Solly Msimanga cries 'freedom' after being elected Gauteng DA leader

Aphiwe Deklerk Political reporter
Solly Msimanga speaks to supporters at a rally in Johannesburg.
Solly Msimanga speaks to supporters at a rally in Johannesburg.
Image: Genevieve Quintal

Former Tshwane mayor Solly Msimanga has been elected as the new leader of the DA in Gauteng.

Msimanga beat DA MP James Lorimer by getting 75% of the vote at the party's virtual elective conference on Saturday.

He previously held the role on an interim basis after the abrupt resignation of former leader John Moodey, who has since joined Herman Mashaba's ActionSA.

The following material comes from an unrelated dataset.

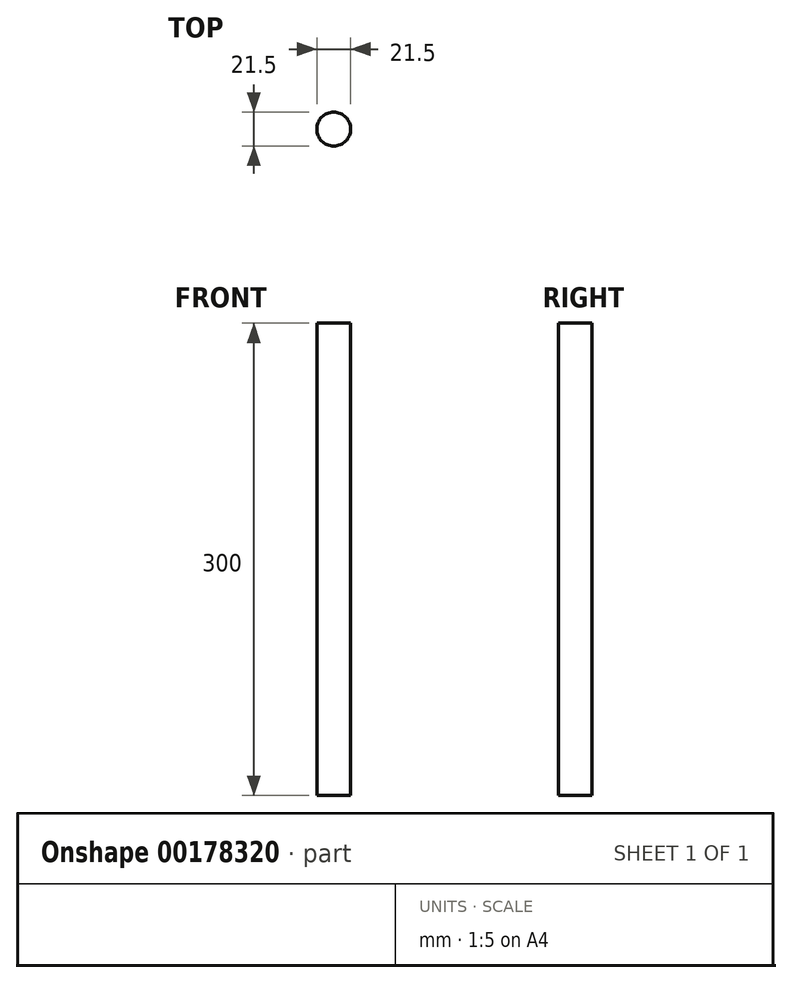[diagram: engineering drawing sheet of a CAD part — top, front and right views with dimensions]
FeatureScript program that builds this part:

A member of the Gauteng provincial legislature, Fred Nel, was chosen as provincial chair. He replaces Mike Moriarty, who left his position to contest for the DA federal council chair but was defeated by Helen Zille.

Addressing the provincial congress after his win, Msimanga said freedom was not yet a reality for many South Africans.

“Yes we have the right to vote, we have freedom of speech, we have freedom of association, but what does that mean when we still have millions of our people living in conditions of squalor? When half of the youth cannot find meaningful employment?” he said.

State funds were being used to enrich politicians instead of uplifting millions of South Africans. Women and children were being subjected to inhumane conditions while rural and farm murders were the order of the day.

“Democrats, we have to fight and we have to be the champions of this freedom. We have to make sure that this freedom, which so many died for so many years ago, is a freedom that we don't take for granted,” said Msimanga.

He said the country needed the DA to fight for them and people of Gauteng were calling for a focused and united DA.

Msimanga said during his campaign he did not seek endorsements for fear of creating divisions.

“I wanted to be a leader for all our members, not for some and not for a faction. It is important that we unite as a party because that is what our members and voters want to see. Nobody wants to support a divided house,” he said.

Party members and activists should work hard in communities in the run-up to next year's local government elections to avoid a similar outcome to this week, where the DA lost ground in countrywide by-elections.